Sterling found some support in early trading when data released this morning showed UK consumer prices rising at their fastest annual pace in nearly 30 years, last month. The consumer price index rose to 5.5% in January, the highest since March 1992, above economists’ forecasts for it to hold at December’s 5.4% level. The data also showed further inflation pressure ahead as manufacturers increased their prices by 9.9% from January last year, the biggest annual jump since 2008. Earlier this month the Bank of England revised up its inflation forecasts, predicting it will peak at 7.25% in April and this morning’s data will reinforce market expectations that the central bank will raise interest rates for the third meeting in a row next month.
The euro found demand yesterday and remains steady in early trading, while waiting for fresh developments on the Russia-Ukraine conflict. The single currency came in for support on Tuesday, when Russian news agency Interfax reported that Russian troops were expected to return to barracks. However, European Commission President Ursula Von der Leyen and UK Defence Minister Ben Wallace both commented that NATO had not seen any sign of Russian troop reduction. US President Biden also cautioned that the US had yet to verify Moscow’s claims and an invasion remained possible. In an interview with the FT, European Central executive board member Isabel Schnabel said the ECB must consider the “unprecedented” rise in house prices when it comes to assessing inflation and deciding how fast monetary policy settings should be tightened.

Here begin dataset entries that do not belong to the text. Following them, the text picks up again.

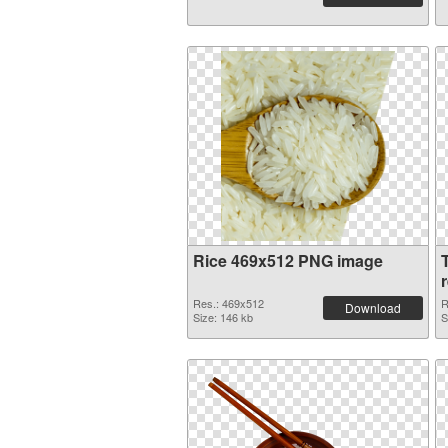
Rice 469x512 PNG image
Res.: 469x512
R
Download
Size: 146 kb
S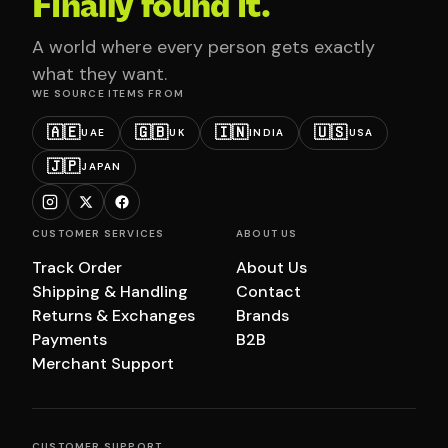
Finally found it.
A world where every person gets exactly
what they want.
WE SOURCE ITEMS FROM
🇦🇪
🇬🇧
🇮🇳
🇺🇸
UAE
UK
INDIA
USA
🇯🇵
JAPAN
CUSTOMER SERVICES
ABOUT US
Track Order
About Us
Shipping & Handling
Contact
Returns & Exchanges
Brands
Payments
B2B
Merchant Support
CUSTOMER SUPPORT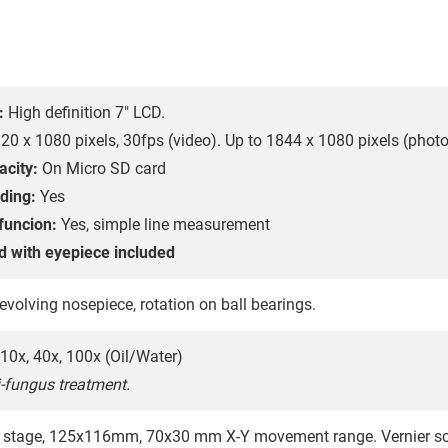
:
High definition 7" LCD.
20 x 1080 pixels, 30fps (video). Up to 1844 x 1080 pixels (photo
acity:
On Micro SD card
ding:
Yes
funcion:
Yes, simple line measurement
d with eyepiece included
evolving nosepiece, rotation on ball bearings.
10x, 40x, 100x (Oil/Water)
i-fungus treatment.
 stage, 125x116mm, 70x30 mm X-Y movement range. Vernier sca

The positive shift in market sentiment on heightened hopes for de-escalation of the Russia-Ukraine conflict has lessened demand for the dollar in early trading. Later today market attention will focus on the release of US Retail Sales and the minutes from the Federal Reserve Bank’s January policy meeting. Retail Sales are expected to rise by 1.6% on a monthly basis in January following December’s disappointing decrease of 1.9%. The Federal Reserve minutes will gain more attention from traders as they could show whether policymakers lean towards a larger 50 bps rate rise at its March meeting or whether they favour moving faster with selling the Fed’s bond holdings to tighten financial conditions.